#### Requirement
Among the entries below, find every line that contains the string "Sudden", then copy it.

#### Excerpted data
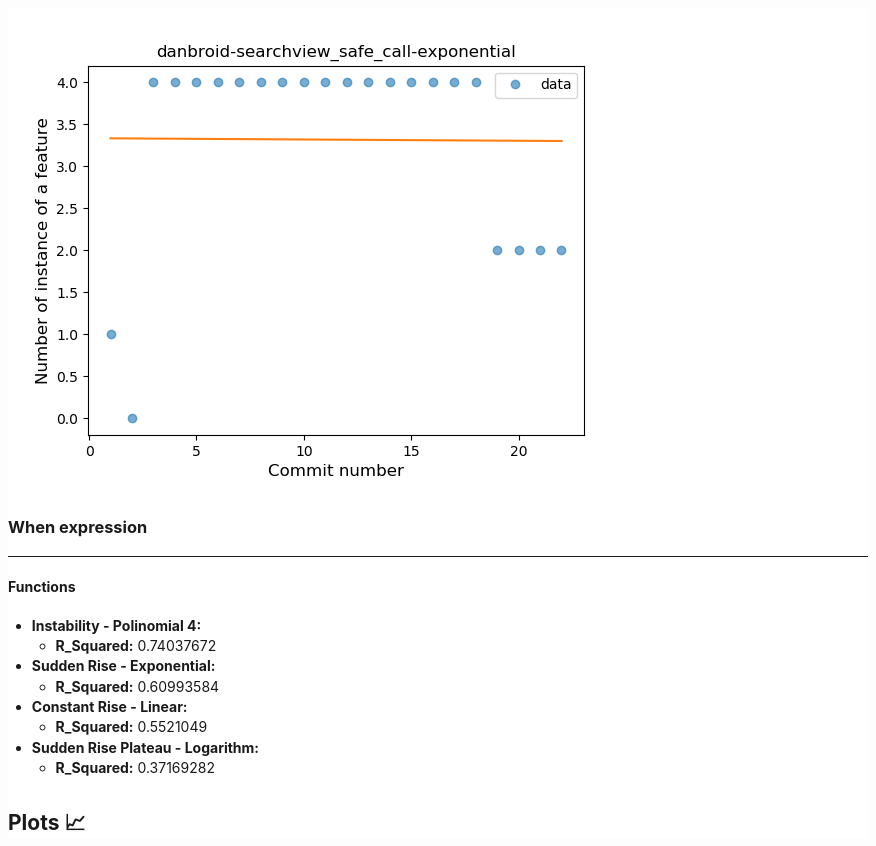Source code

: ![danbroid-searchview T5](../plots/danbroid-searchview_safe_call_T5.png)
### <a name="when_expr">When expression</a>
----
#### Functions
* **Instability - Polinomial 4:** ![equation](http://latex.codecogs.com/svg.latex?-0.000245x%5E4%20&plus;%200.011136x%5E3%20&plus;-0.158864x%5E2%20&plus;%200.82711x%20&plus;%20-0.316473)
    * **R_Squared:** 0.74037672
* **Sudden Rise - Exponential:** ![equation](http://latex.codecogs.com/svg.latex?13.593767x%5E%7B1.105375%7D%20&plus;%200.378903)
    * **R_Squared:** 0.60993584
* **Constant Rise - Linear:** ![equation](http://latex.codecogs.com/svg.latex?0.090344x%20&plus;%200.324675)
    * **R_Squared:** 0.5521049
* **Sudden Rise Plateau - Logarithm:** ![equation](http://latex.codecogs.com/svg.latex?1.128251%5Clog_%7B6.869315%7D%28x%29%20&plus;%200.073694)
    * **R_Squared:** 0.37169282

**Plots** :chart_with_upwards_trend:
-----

...

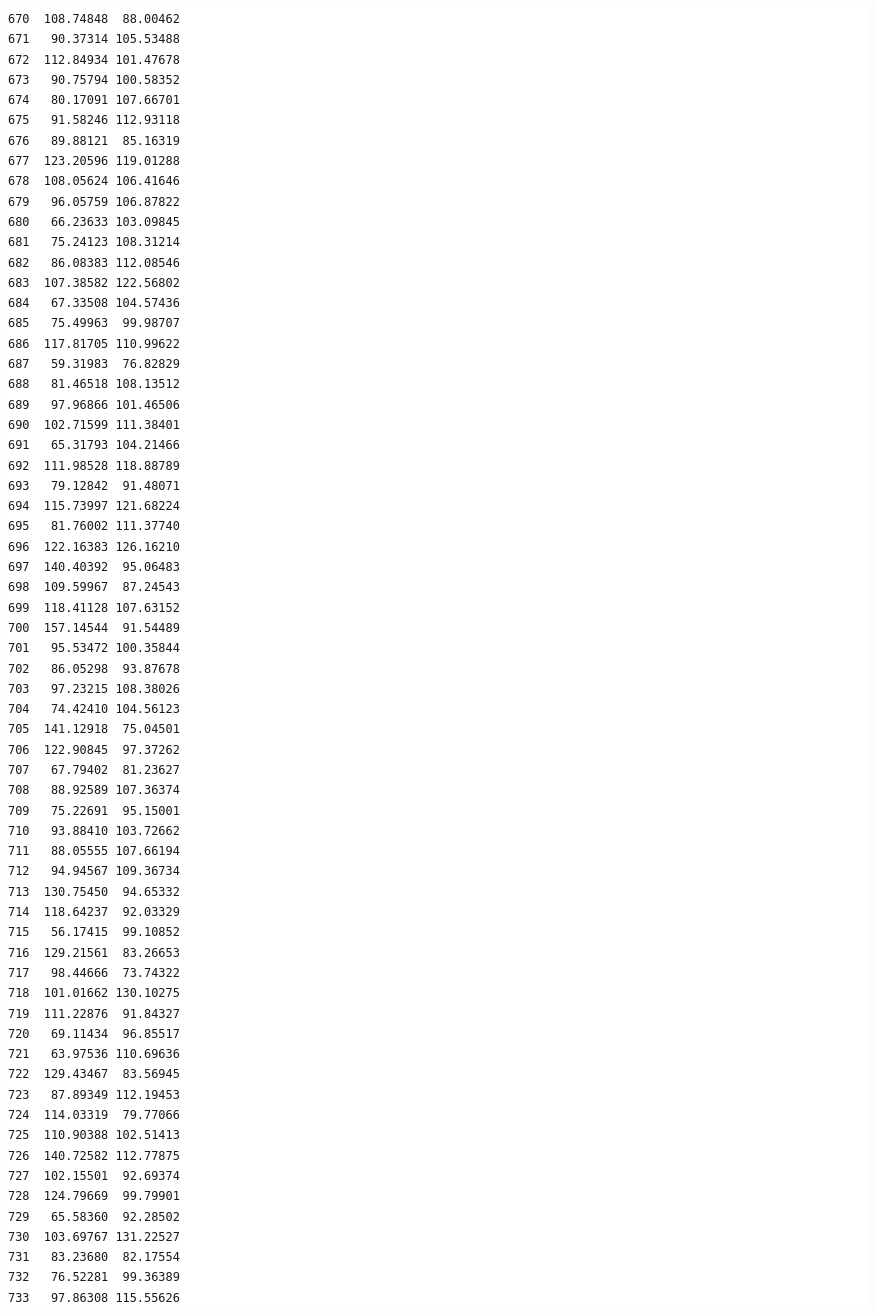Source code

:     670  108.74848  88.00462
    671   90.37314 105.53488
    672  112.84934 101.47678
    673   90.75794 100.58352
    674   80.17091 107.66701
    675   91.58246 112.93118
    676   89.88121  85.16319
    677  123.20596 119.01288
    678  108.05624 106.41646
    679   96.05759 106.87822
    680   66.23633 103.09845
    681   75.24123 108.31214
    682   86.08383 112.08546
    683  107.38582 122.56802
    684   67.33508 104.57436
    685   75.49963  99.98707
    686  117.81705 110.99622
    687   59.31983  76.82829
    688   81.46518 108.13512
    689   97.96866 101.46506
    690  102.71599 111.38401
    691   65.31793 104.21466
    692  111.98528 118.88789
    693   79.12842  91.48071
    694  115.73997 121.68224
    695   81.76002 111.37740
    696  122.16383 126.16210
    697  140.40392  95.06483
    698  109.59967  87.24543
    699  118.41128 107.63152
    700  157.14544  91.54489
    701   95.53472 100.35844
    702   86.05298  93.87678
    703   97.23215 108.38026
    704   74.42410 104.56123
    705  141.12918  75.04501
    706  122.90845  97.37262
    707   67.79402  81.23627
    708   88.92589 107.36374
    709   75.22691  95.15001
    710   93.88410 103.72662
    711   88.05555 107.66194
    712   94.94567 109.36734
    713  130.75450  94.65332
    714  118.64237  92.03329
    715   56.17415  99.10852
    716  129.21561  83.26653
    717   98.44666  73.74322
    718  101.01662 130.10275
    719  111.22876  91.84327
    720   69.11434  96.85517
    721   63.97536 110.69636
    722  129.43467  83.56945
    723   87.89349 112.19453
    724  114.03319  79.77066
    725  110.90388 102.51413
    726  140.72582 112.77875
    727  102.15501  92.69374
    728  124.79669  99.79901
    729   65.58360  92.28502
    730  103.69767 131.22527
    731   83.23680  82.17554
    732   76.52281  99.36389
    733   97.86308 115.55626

#### Result
* **Sudden Rise - Exponential:** ![equation](http://latex.codecogs.com/svg.latex?13.593767x%5E%7B1.105375%7D%20&plus;%200.378903)
* **Sudden Rise Plateau - Logarithm:** ![equation](http://latex.codecogs.com/svg.latex?1.128251%5Clog_%7B6.869315%7D%28x%29%20&plus;%200.073694)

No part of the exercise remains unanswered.